A Magical Experience

Those who think sports is the most serious commitment students make while in high school have never been involved in band. Not to discount sports, there is a huge time and monetary commitment, but at least the season ends. For band members, it never ends.

“Because we had an early start to school, we had an early start to band camp in July this summer,” said Amy Woody, Director of Bands at Guyer High School. “We also had a camp in June where we rehearsed nothing but music.”

Right now it’s marching season. Students have to learn spirit songs to play during games, including pep tunes, Silveradoes (drill team) music, drum line cadences, Star Spangled Banner and other songs they play on a regular basis throughout the year. Then it’s a whole new world of marching music, based on their performance at the half time shows as well as the more detailed performance for competitions. The day I went to interview Woody, she was getting ready to take a group to play at Oakmont Country Club for the Denton ISD Luncheon for the Lake Cities Chamber of Commerce.

“We have to be on call at all times,” said Woody. “Our biggest venue is the football game where everyone sees us but the students are working all year long.”

Their marching show is based on the Marvelous Magic of Mr. Mysterical draped in 1920s vaudeville style red and gold and filled with magic and Gershwin’s Rhapsody in Blue. The staff got together as early as February to start throwing out ideas for this season. That’s how long it takes to put together a show of this caliber.

“It’s not overly prop-oriented,” explained Woody. “But there are lots of tricks going on.”

It includes one student as the magician and another as the assistant. Another student disappears in a box and reappears on the other side of the field. There is the act of sawing someone in half as well as impaling someone with swords in a box. All the while the marching band is moving around the field in rapid, fluid movements to the music.

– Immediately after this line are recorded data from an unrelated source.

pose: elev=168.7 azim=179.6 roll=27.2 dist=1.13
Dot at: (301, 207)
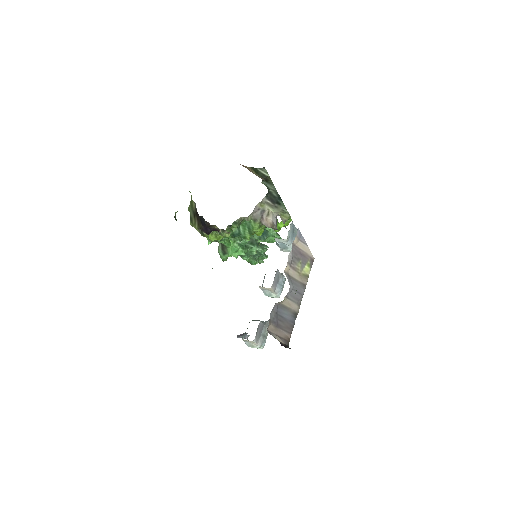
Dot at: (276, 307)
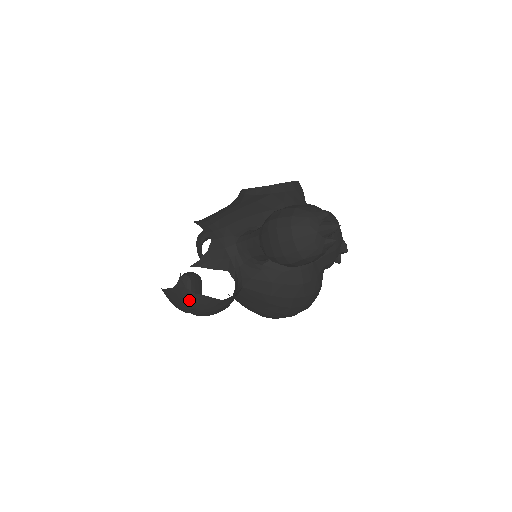
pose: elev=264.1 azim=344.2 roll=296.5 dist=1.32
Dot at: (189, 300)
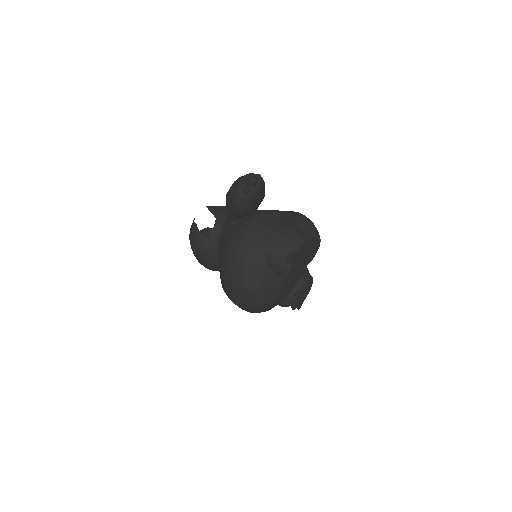
Dot at: (191, 227)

Woody said it was important to find that delicate balance between audience appeal and something educational for the students. She went on to say that it’s best for everyone when the audience is drawn in but also that the kids enjoy it.

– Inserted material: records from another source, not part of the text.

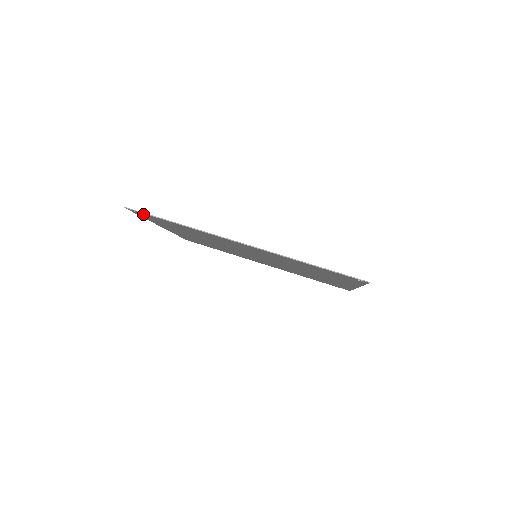
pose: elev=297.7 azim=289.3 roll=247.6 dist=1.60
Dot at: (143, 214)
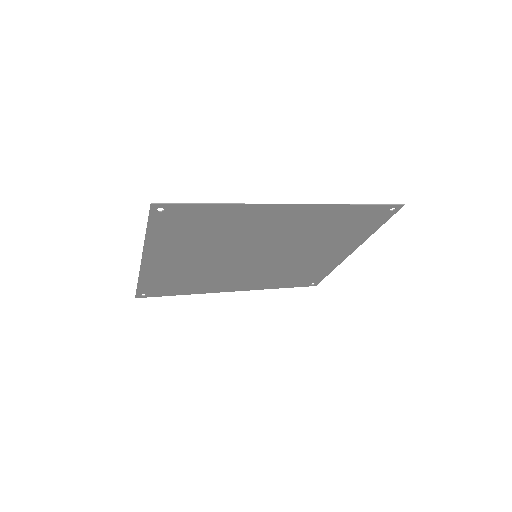
Dot at: (169, 210)
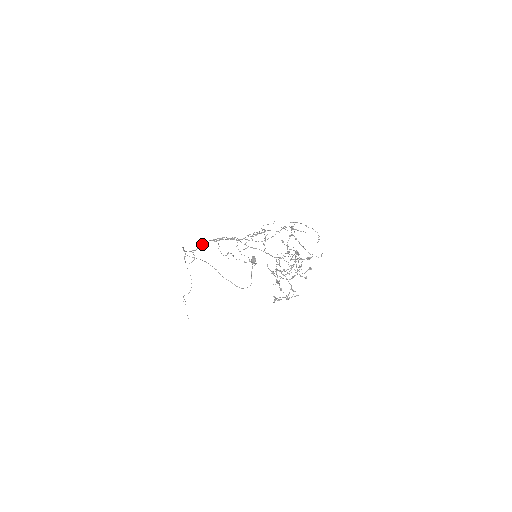
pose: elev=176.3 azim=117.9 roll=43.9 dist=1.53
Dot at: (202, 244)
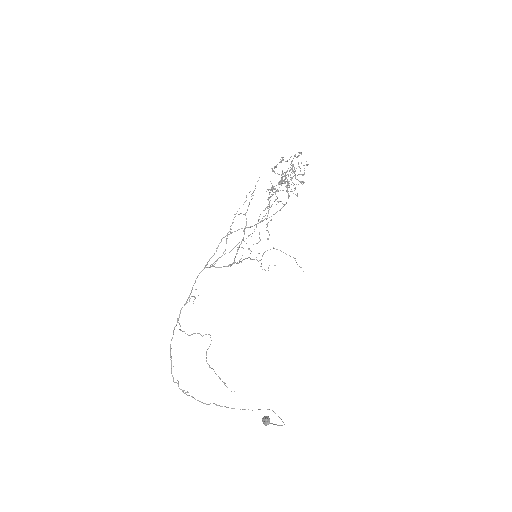
Dot at: occluded
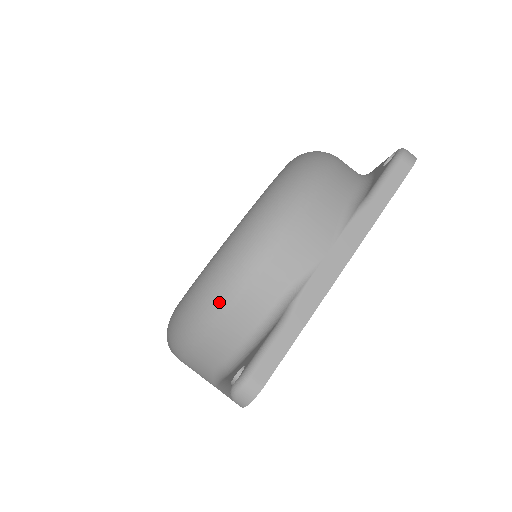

“We try to find something unique that appeals to everyone,” said Woody. “Last year it was classical music similar to Disney’s Fantasia, and 2 years ago the show featured the music from the Destiny video game soundtrack.”

What impresses her the most, however, is the students’ dedication to the season.

“The thing those kids are creating every Friday night takes hours upon hours of practice,” said Woody. “The potential they have is endless; we don’t give kids a lot of credit for what they can do. They supersede our activities every day.”

Woody talked about how much the kids learn from band which includes both teamwork and leadership. In band, they are taught perseverance through trials, meaning that they can fail there safely and learn from it before it becomes a more “real world” problem for them. There are also such a variety of kids in band, it teaches them to work with a varied group of people.

“We have super competitive and super non-competitive students and they all feel like a team,” said Woody. “I don’t know of another organization that draws on that medium.”

Following marching season the band moves swiftly into concert season, ensemble, solos and more. There are also various groups attached to band including color guard, drum lines and rifles, both during marching and winter season. They transition through their seasons without a break learning dedication, determination, teamwork, endurance, leadership and how to win or lose gracefully.

“I’m a little biased because I love it and I think it’s an awesome thing for these kids to be involved in,” said Woody. “The long term effects are just invaluable.”